4.11 Selective objection

Just as conscientious objection may derive from a variety of religious, moral and ethical standpoints, so too its precise manifestation may take different forms. It may require the objector simply to refrain from going prepared to take human life, or sometimes from handling weapons, from any participation in military activities, or from any activity linked in any way to the military function of the State, which is seen by some as including service which is alternative to or substitute for that in the armed forces, by others as including helping to fund military expenditures. The conscience may demand that the individual question him- or herself critically as to whether the action taken effectively addressed the cause of the objection, or it may demand a public testimony of the reason for the action. The objection may be to all violence, or may make an exception in the case of self-defence, or may relate solely to any violence which is seen as morally unjust. Thus it may apply to all military activity or just to some; to all wars or just to wars of aggression. A person may have no hesitations about military action in defence of the national territory, or may subscribe to the theory of the just war and yet still have a genuine conscientious objection in other circumstances.

There is some evidence that at an early stage in the official recognition of conscientious objection this variety was understood. The 1939 Conscription Act in the UK reportedly recognised all sincere COs, including selective objectors to particular wars.[1] Even as the recognition of conscientious objectors has subsequently widened, however, the accepted definition has tended to narrow towards conscientious objection as a particular creed. As has emerged in the foregoing pages, States tend to be happier with those who are instructed by their religious denomination that they may not have any dealings with firearms. As soon as they are asked to consider moral objections to specific wars or categories of military action, such as refusal to accept deployment outside the national territory (which is the logic of the most numerous single group of selective objectors, the refusniks in Israel), they are quick to label such objections as political and therefore not allowable (see page 54). Israel itself, like the USA, is overt in complete rejection of any conscientious objection which is not based on a simple and absolute pacifist stance.

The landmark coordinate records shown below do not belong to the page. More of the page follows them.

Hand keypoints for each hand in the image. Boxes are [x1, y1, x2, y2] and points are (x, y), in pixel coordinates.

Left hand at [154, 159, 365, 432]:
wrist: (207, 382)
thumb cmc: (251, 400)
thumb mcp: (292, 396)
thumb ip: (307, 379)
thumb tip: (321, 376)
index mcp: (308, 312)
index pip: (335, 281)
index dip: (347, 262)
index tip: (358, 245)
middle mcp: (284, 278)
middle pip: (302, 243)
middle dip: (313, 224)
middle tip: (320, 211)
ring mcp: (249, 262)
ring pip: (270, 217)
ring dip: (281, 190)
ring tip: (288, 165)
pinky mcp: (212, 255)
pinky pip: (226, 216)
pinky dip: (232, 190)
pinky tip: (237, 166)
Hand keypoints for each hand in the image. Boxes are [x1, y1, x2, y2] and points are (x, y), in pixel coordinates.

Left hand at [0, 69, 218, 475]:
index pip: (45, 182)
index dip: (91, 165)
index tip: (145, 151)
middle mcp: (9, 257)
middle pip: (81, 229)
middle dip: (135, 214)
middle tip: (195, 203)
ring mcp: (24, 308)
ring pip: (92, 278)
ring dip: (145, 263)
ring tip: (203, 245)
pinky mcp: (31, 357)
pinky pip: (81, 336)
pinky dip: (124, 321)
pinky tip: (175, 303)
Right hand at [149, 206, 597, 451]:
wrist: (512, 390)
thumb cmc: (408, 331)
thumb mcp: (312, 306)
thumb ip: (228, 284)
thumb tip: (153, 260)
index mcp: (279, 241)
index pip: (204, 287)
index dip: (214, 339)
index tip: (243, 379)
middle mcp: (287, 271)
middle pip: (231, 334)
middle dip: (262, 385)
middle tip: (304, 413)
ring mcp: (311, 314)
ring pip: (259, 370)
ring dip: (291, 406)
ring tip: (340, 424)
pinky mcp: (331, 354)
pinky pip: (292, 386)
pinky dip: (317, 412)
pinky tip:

A remarkable exception to the general rule is Norway, which in 1990, in an amendment[2] to the Law on Exemption of Military Service for Reasons of Conscientious Objection, ruled that a conscript who could show that by performing military service he would be compelled to compromise beliefs that are of fundamental importance to him and that are related to the use of weapons of mass destruction as they might be expected to be used in present day defence[3] would qualify for exemption as a conscientious objector. Gleditsch and Agoy,[4] without quoting the text, claim that this provision might exempt only those who are totally opposed to the existence of nuclear weapons and not to their possible use by NATO. Unless severe distortion has occurred in the course of translation, and given the Norwegian context, the precise wording seems to imply the complete opposite.

In fact, however, a selective objection on the grounds of conscience can be clearly distinguished from a political opposition to a certain course of action. It can also be distinguished from refusal to participate in a particular military action on the grounds that it is illegal, or from refusal to obey illegal orders, or participate in war crimes, all of which are protected, and sometimes required, under international law without reference to considerations of conscience.

The moral nature of the objection is more likely to be recognised when a selective objector flees his country, in which situation his case for international protection is often compounded by the obvious fear of political persecution as well as the other, frequently overlapping issues.


  • [1] Chambers, J.W., Conscientious Objectors and the Colonial State from American Times to the Present in Moskos and Chambers, editors. The New Conscientious Objection, from sacred to secular resistance. Oxford University Press, New York/Oxford 1993, pages 23-46, at page 36
  • [2] Law 42/1990.
  • [3] As quoted in Horeman, B. and Stolwijk, M. (1998), Refusing to Bear Arms, War Resisters International, London.
  • [4] Gleditsch, N.P. and Agoy, N.I., Norway: towards complete freedom of choice, Chapter 9 in Moskos, C.C. and Chambers, J. W, Editors The New Conscientious Objection, from sacred to secular resistance. Oxford University Press, New York/Oxford 1993, page 119.